И вот, долго ли, коротко ли — образовался в столице Красноречия, вокруг дворца Люкса пустырь. Свалка погибших слов. Мертвословие. Бездыханные существительные; глаголы с переломанными позвоночниками; обесцвеченные наречия, истоптанные местоимения, изжеванные междометия, какие-то еще речевые запчасти. Окаменелые фразы, окоченелые обороты, заплесневелые заголовки, кучи избитых рифм. Произведения разных жанров — от передовиц, учебников и инструкций к детским игрушкам, таких заскорузлых, что об них можно сломать мозги, до предпоследних постановлений… Ладно, это не интересно.
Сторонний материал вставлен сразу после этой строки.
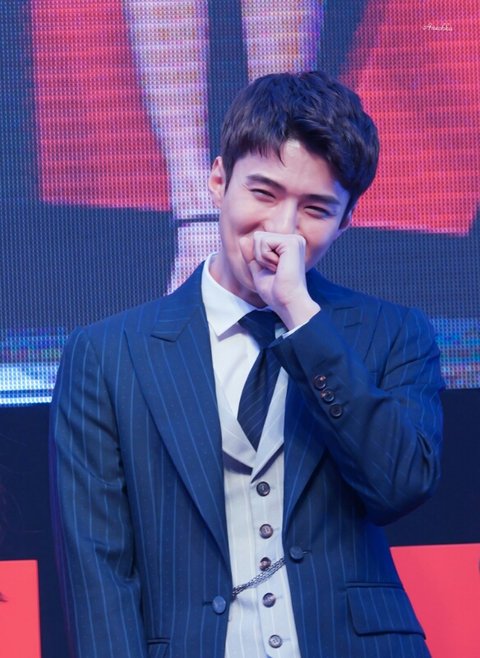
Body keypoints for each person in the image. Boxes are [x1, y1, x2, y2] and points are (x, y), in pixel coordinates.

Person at [49, 71, 444, 658]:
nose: (280, 231)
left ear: (346, 221)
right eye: (263, 194)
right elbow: (98, 570)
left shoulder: (394, 332)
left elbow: (400, 486)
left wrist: (302, 318)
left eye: (315, 209)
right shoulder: (108, 354)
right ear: (217, 181)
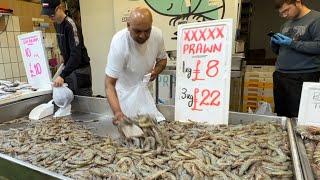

Случилось ненароком побывать на том пустыре одному доброму человеку. (Как звали, пока молчок.) Глядит: свалка-то обитаемая. Там и сям шныряют какие-то, копошатся. Один гордо и победительно целую телегу искромсанных цитат толкает перед собой, теряя на ходу придаточные предложения. Другой опасливо озирается, а из-за пазухи: "…шагая в ногу со временем и в то же время повинуясь чувству…" "Ага, — смекнул человек, — литературный критик. Деепричастия, это они ценят". В сторонке — пижоны, прилагательные примеривают: "Потрясающий? Изумительный!? Шедевральный?! Клёвый!.. Нет, сногосшибательный!! Катаклизменный!!!"
Подходит личность, оклеенная газетами. Смотрит обалдело, бормочет:
— Гипролесбум… Укрмакаронпром… Облрыбтранс-потребмонтажупрсыр…
Иностранец? Спросить что-то хочет?
— Ду ю спик инглиш?
— Ниигого. Главгавгав.
— Пардон? Парле ву… Ду ю…
— Никуда, говорю, не дую, дуй сам. Вывески читать надо.
— Что вы хотите этим сказать?
— Понятия не имею. Гляди, во: ВНИИСКОЗДР! Звучит, а? Это тебе не какой-нибудь вниипуп. А МОСОТЭЛЛО — слыхал такое?..
Тут у человека нашего зародилось нехорошее подозрение.
— Скажите, пожалуйста, где мы находимся?
— Где ближайшее кладбище, уяснить желаешь? В Скукоречии, вот мы где. А ты откуда вывалился?
— Из себя.
— А, ну ясно. Из себя что ж возьмешь. А у нас — чево хошь. Бери, тащи, на всех хватит. Заселяем, осваиваем… Тебе чё, небось, диссертацию? Вон в той куче любая рецензия… Эй, ты куда?..
О том, как в одном добропорядочном семействе вундеркинд появился
Долго ли, коротко ли, жили-были в Скукоречии дядюшка Демагог и тетушка Ханжа, супруга его. Внесли большой вклад. Обитали заслуженно в крупноблочной избушке без курьих ножек, зато с лифтом, в благоустроенной квартире, которой были, однако же, недовольны, потому как считали, что заслуживают еще более благоустроенной, о чем и писали соответствующие заявления, не забывая упомянуть, обратить должное внимание и сослаться. Когда недовольны были, а недовольно были 365 дней в году, то с убежденностью утверждали, что жизнь прекрасна, отдельные недостатки с неизбежностью искоренятся, а происки, разумеется, будут всегда, со стороны соседей особенно.
С неукоснительной регулярностью, каждое утро и перед сном, предварительно проверив часы, дядюшка Д. объяснялся тетушке X. в уважении. Тетушка X., в свою очередь, планомерно признавалась дядюшке Д. в неуклонной верности и беззаветной преданности. Все это, вместе взятое, было необходимо для соблюдения супружеской совместимости.
Детей у них не было.
И вот, в один прекрасный вечер, накануне особо ответственного семейного мероприятия — позолоченной свадьбы — подбросила им судьба подарок. Прямо, можно сказать, сюрприз.